Negligence of Public Healthcare Employees Leads to Dead Baby

In 2012, a public sector nurse’s laziness and negligence resulted in the death of sick baby that was likely preventable.

“Sorry about that,” the health minister said Monday, after a damning report  was released on the matter.

The story goes deeper than the scornful disregard of one bad nurse, however.

Numerous complaints were lodged against the nurse and nothing was ever done. The complaints were essentially buried. Instead, the nurse was promoted, endangering the community.

Typical public sector rewards for typical public sector job performance.

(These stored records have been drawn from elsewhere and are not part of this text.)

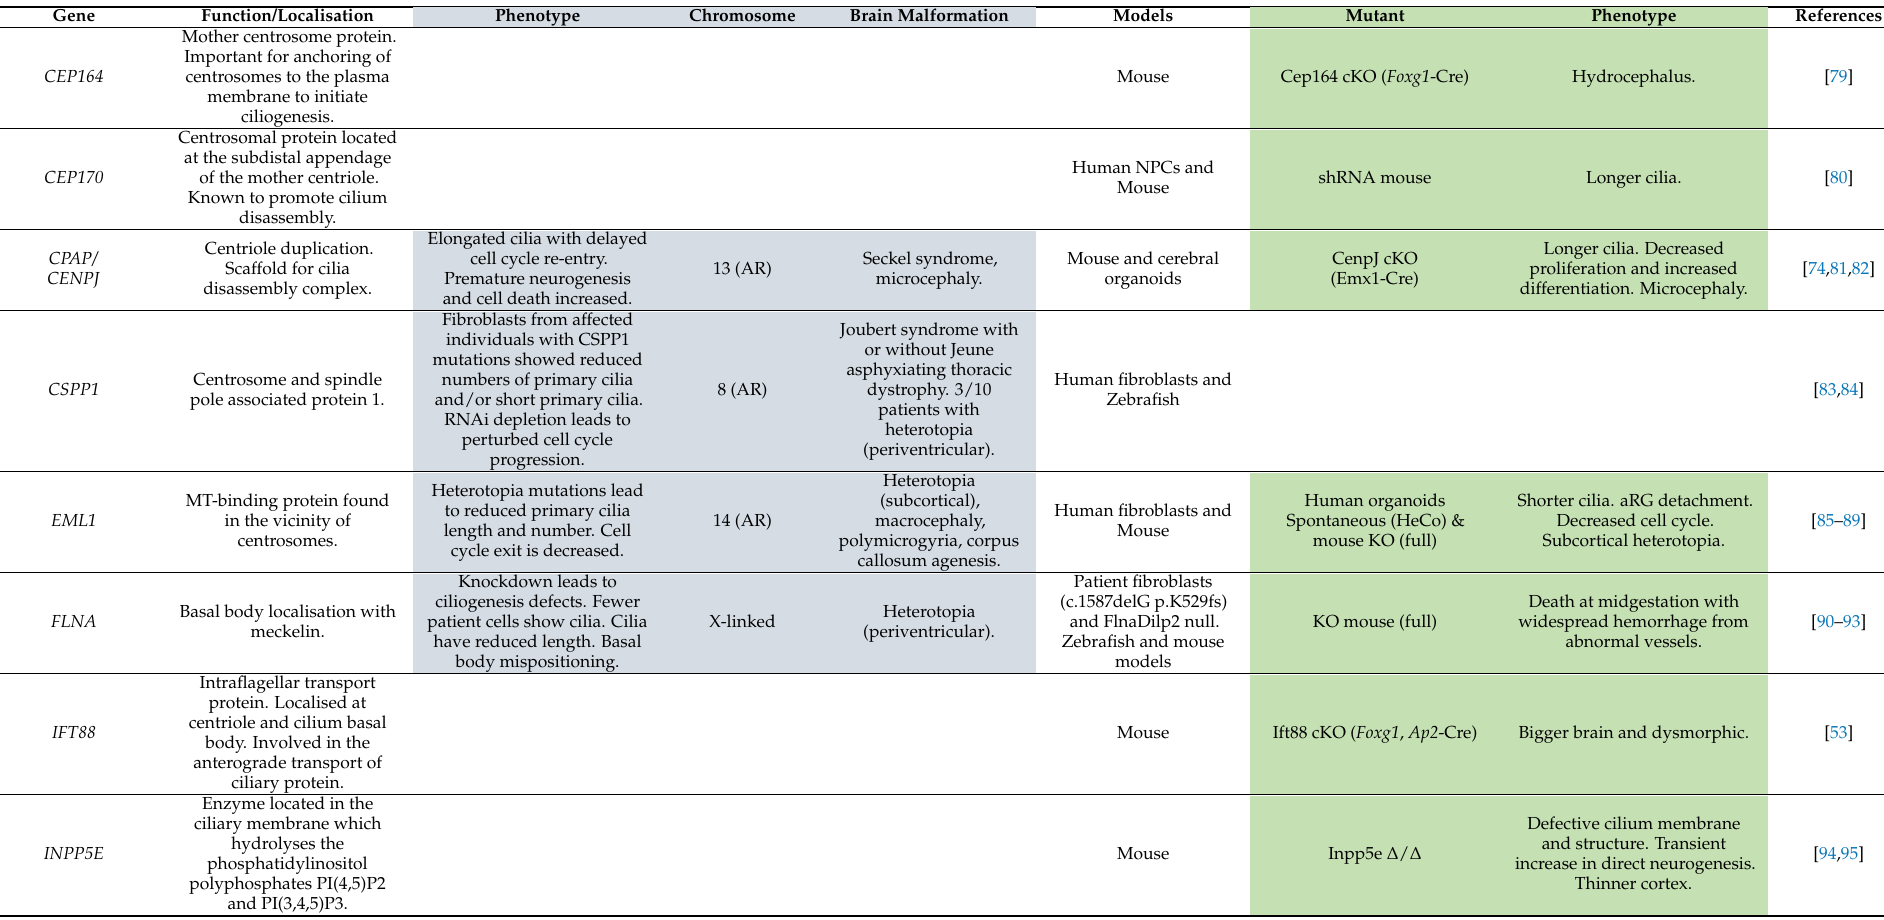
Defective cilium membrane and structure. Transient increase in direct neurogenesis. Thinner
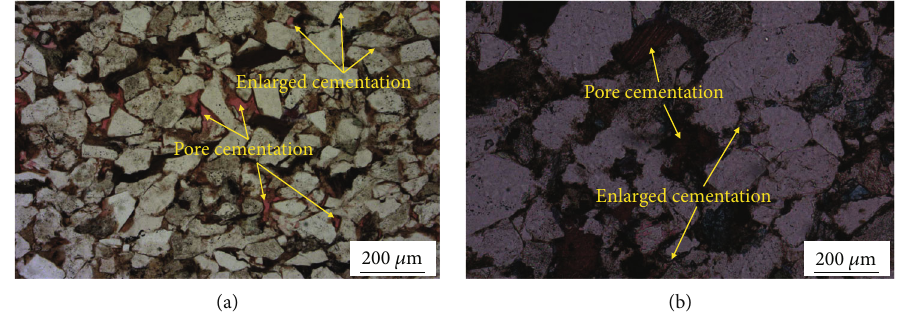
Figure 4: Characteristics of psephicity and cementation types in the (a) Jiyuan and (b) Heshui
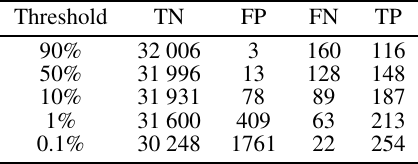
Table 3. Results for confusion matrix based on different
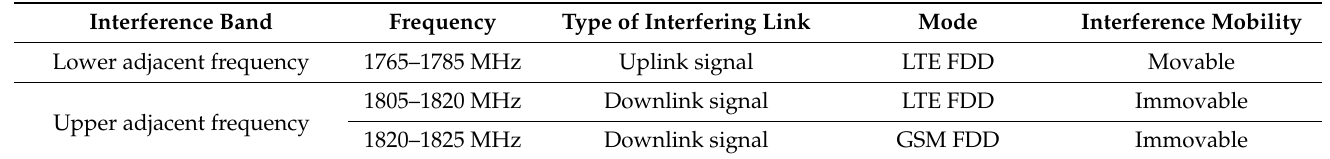
Table 1. LTE-M band with upper and lower adjacent frequency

The system itself protected the bad nurse from any repercussion for her awful behavior. Does this sound like a good nurse that should have taxpayer funded salary and benefits?

Some of the accusations were shocking: that McKeown brought a premature baby awaiting medical evacuation to a party in the nearby nurse’s residence where others were smoking; that she rebuffed a woman bleeding after a hysterectomy and told her to consult the faraway hospital that did the operation; and that she’d misdiagnosed other patients.

When the market provides a service, customers are welcomed. Businesses earn their income to the extent they serve customers.

Government services expropriate their resources through taxation. To government employees, the taxpayer-customer is a nuisance that sucks up resources.

So you get lazy, contemptuous public sector workers like the Nunuvut nurse in this tragic story and it’s virtually impossible to fire them unless someone’s baby dies.